## Problem requirements:
Reproduce the source text of every record below without any change, omitting the pictures from your answer.

## Rendered images and their source text:
Content starts

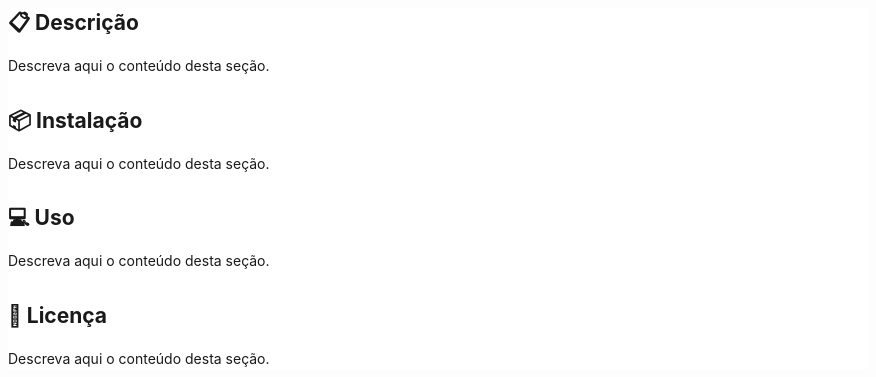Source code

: 

## 📋 Descrição

Descreva aqui o conteúdo desta seção.


## 📦 Instalação

Descreva aqui o conteúdo desta seção.


## 💻 Uso

Descreva aqui o conteúdo desta seção.


## 📄 Licença

Descreva aqui o conteúdo desta seção.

Content ends

## Solution for this problem:
Source code

: 

## 📋 Descrição

Descreva aqui o conteúdo desta seção.


## 📦 Instalação

Descreva aqui o conteúdo desta seção.


## 💻 Uso

Descreva aqui o conteúdo desta seção.


## 📄 Licença

Descreva aqui o conteúdo desta seção.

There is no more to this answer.